Hawkins, a repeat offender, also thanked the Judge for sending him to a halfway house after he showed signs of re-offending:
Hawkins acknowledged that he had been in a “dark” place six years after his release from prison, having lost a job at a retail store. He did not dispute a probation petition — sealed in his case but described to The Post — that in 2019, he had searched for non-pornographic material and images of males 13- to 16-years-old, prompting Jackson to send him to the halfway house.
Judge Brown, who will be appointed (there aren’t enough votes to stop her confirmation) appears to show no remorse for how she handled the Wesley Hawkins sentencing:
[four]
In Kenya, COVID led to a new discovery in the elephant rescue world…baby elephants can thrive off of goat milk, harvested from local livestock.
For years, baby elephants lived off powdered formula — the same used for infant humans — at the Reteti Elephant Sanctuary in northern Kenya.
But when global supply chains were severely disrupted by the coronavirus, the sanctuary had to find a more dependable source of food for its calves, who had been either orphaned or abandoned.
Fortunately, the answer was right in their backyard.
The Reteti sanctuary — the first elephant orphanage in Africa to be owned and run by members of the local community — had already been thinking about using milk from local goats.
The pandemic provided the push it needed to try its experiment.
“It was really just kind of being brave enough to change, to move away from a formula that you've always used,” said Katie Rowe, who co-founded the sanctuary in 2016. “The pandemic did this to people across the world, where you suddenly re-evaluated everything that you do in your home, how you cook, how you buy your groceries and how you should be doing things much more locally.
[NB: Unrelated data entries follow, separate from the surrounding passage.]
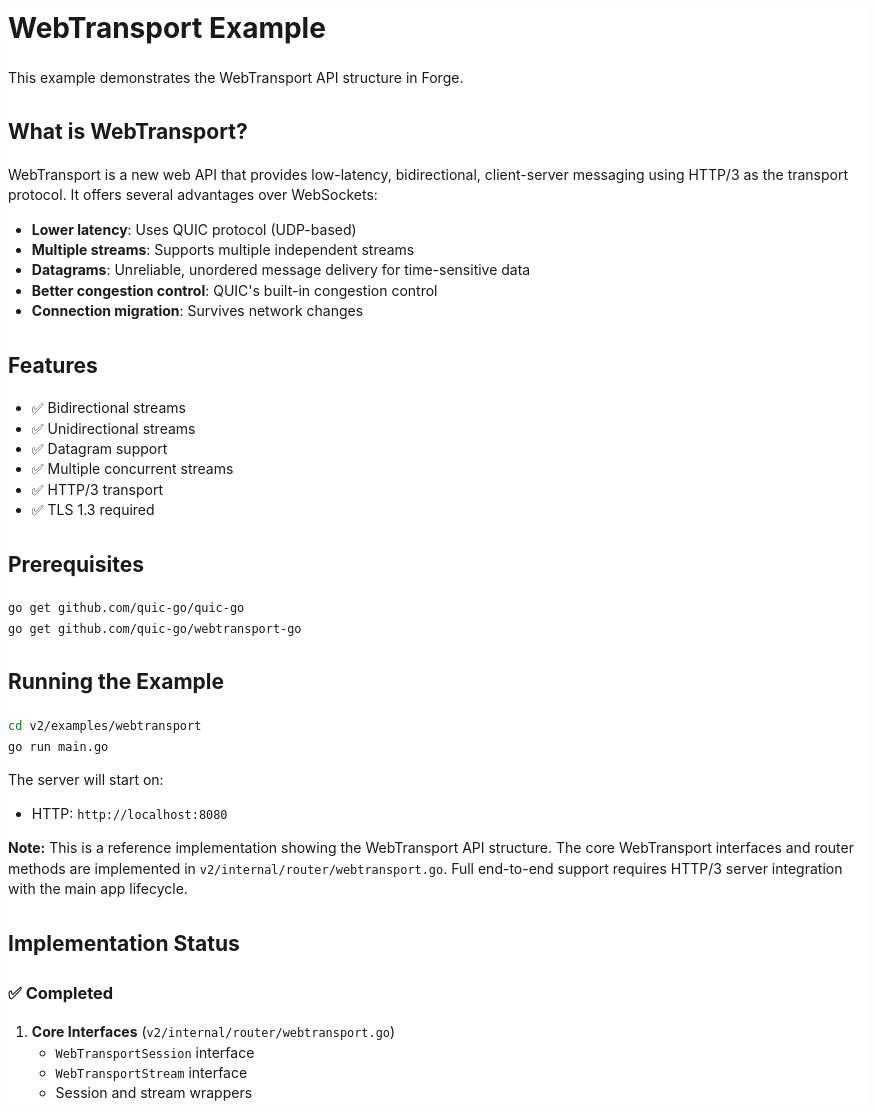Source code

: # WebTransport Example

This example demonstrates the WebTransport API structure in Forge.

## What is WebTransport?

WebTransport is a new web API that provides low-latency, bidirectional, client-server messaging using HTTP/3 as the transport protocol. It offers several advantages over WebSockets:

- **Lower latency**: Uses QUIC protocol (UDP-based)
- **Multiple streams**: Supports multiple independent streams
- **Datagrams**: Unreliable, unordered message delivery for time-sensitive data
- **Better congestion control**: QUIC's built-in congestion control
- **Connection migration**: Survives network changes

## Features

- ✅ Bidirectional streams
- ✅ Unidirectional streams
- ✅ Datagram support
- ✅ Multiple concurrent streams
- ✅ HTTP/3 transport
- ✅ TLS 1.3 required

## Prerequisites

```bash
go get github.com/quic-go/quic-go
go get github.com/quic-go/webtransport-go
```

## Running the Example

```bash
cd v2/examples/webtransport
go run main.go
```

The server will start on:
- HTTP: `http://localhost:8080`

**Note:** This is a reference implementation showing the WebTransport API structure. The core WebTransport interfaces and router methods are implemented in `v2/internal/router/webtransport.go`. Full end-to-end support requires HTTP/3 server integration with the main app lifecycle.

## Implementation Status

### ✅ Completed

1. **Core Interfaces** (`v2/internal/router/webtransport.go`)
   - `WebTransportSession` interface
   - `WebTransportStream` interface
   - Session and stream wrappers
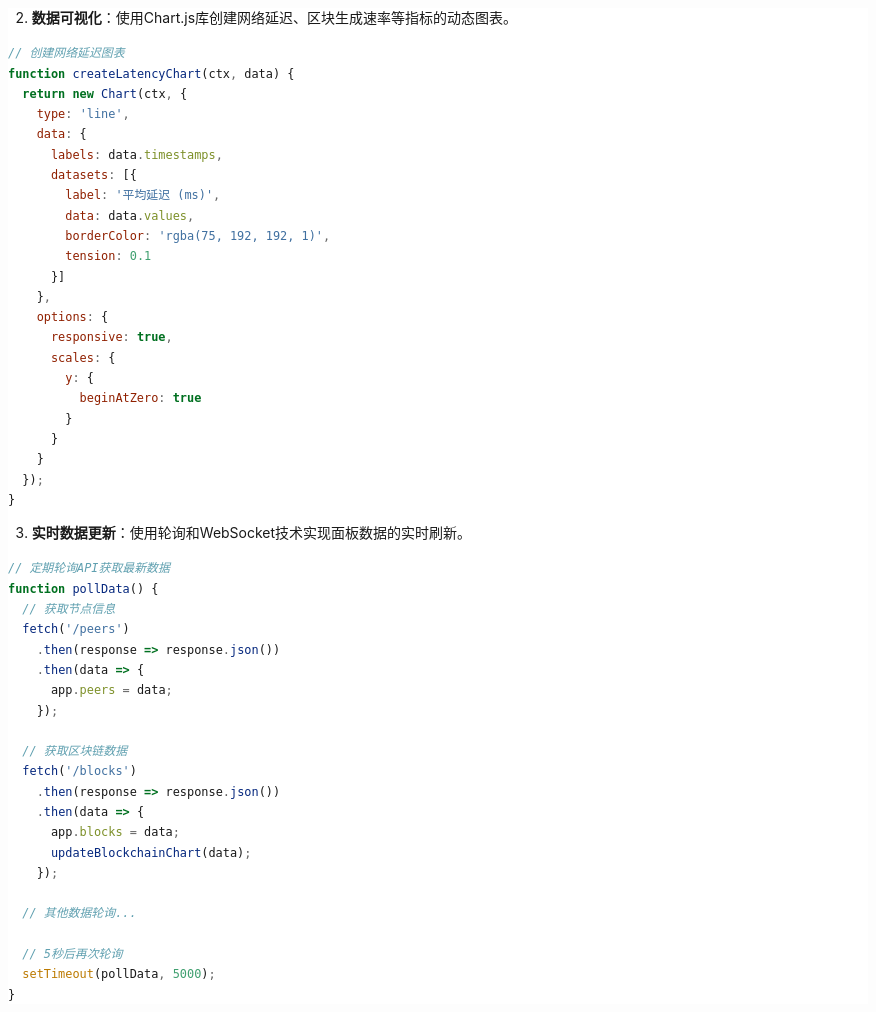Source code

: 2. **数据可视化**：使用Chart.js库创建网络延迟、区块生成速率等指标的动态图表。

```javascript
// 创建网络延迟图表
function createLatencyChart(ctx, data) {
  return new Chart(ctx, {
    type: 'line',
    data: {
      labels: data.timestamps,
      datasets: [{
        label: '平均延迟 (ms)',
        data: data.values,
        borderColor: 'rgba(75, 192, 192, 1)',
        tension: 0.1
      }]
    },
    options: {
      responsive: true,
      scales: {
        y: {
          beginAtZero: true
        }
      }
    }
  });
}
```

3. **实时数据更新**：使用轮询和WebSocket技术实现面板数据的实时刷新。

```javascript
// 定期轮询API获取最新数据
function pollData() {
  // 获取节点信息
  fetch('/peers')
    .then(response => response.json())
    .then(data => {
      app.peers = data;
    });
    
  // 获取区块链数据  
  fetch('/blocks')
    .then(response => response.json())
    .then(data => {
      app.blocks = data;
      updateBlockchainChart(data);
    });
    
  // 其他数据轮询...
  
  // 5秒后再次轮询
  setTimeout(pollData, 5000);
}
```
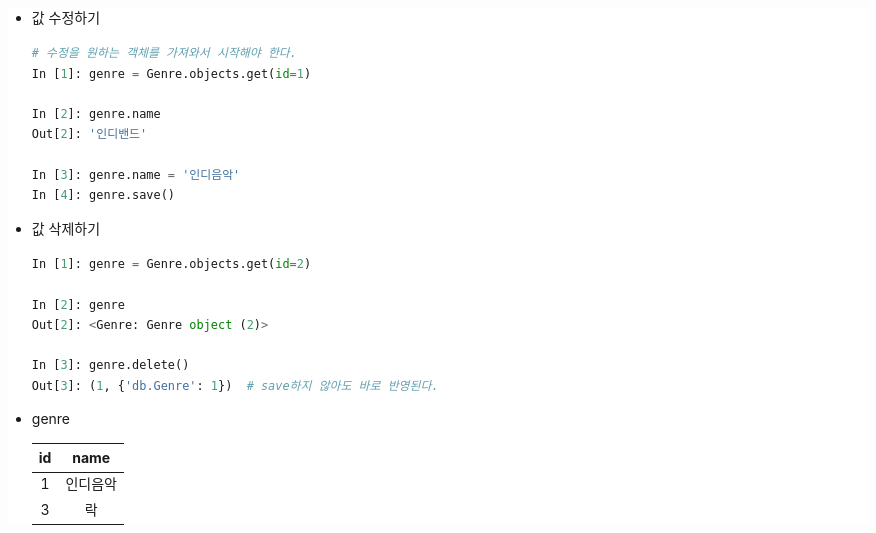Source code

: 
  

- 값 수정하기

  ```python
  # 수정을 원하는 객체를 가져와서 시작해야 한다.
  In [1]: genre = Genre.objects.get(id=1)
  
  In [2]: genre.name
  Out[2]: '인디밴드'
  
  In [3]: genre.name = '인디음악'
  In [4]: genre.save()
  ```



- 값 삭제하기

  ```python
  In [1]: genre = Genre.objects.get(id=2)
  
  In [2]: genre
  Out[2]: <Genre: Genre object (2)>
  
  In [3]: genre.delete()
  Out[3]: (1, {'db.Genre': 1})	# save하지 않아도 바로 반영된다.
  ```

  

- genre

  |  id  |   name   |
  | :--: | :------: |
  |  1   | 인디음악 |
  |  3   |    락    |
And for us, it was something that we'd always felt was really important: that we shouldn't be importing milk from the other side of the world.”
This is an interesting story…but it’s also a good reminder that most of the world exists outside of the current narrative of COVID, rampant US inflation and the Russia/Ukraine war.
Sure, those are huge stories shaping our world…but they do not shape the whole world.
[five]
And finally, new mayor Eric Adams is dropping the city’s vaccine mandadte…for pro athletes and entertainers (but not normal people).
An adamant Mayor Eric Adams on Thursday formally announced an executive order exempting New York City-based professional athletes and performers from the private sector COVID vaccine mandate while leaving it intact for the vast majority of employees, a highly controversial move he billed as one of economic necessity.
Declaring his a "tough" decision in the best interest of New York's economic recovery from the pandemic, Adams appeared to brace for the controversy that began to brew a day ago, upon news of his intent, and that has mounted since.
"I'm mayor of the city and I’m going to make some tough choices. People are not going to agree with some of them," Adams said. "I was not elected to follow. I was not elected to be fearful but to be fearless. I must move this city forward."
Whatever your opinions on vaccines are…this is absurd. The out-in-the-open policy to treat the elites as…almost a different species than everyday working people is disgusting.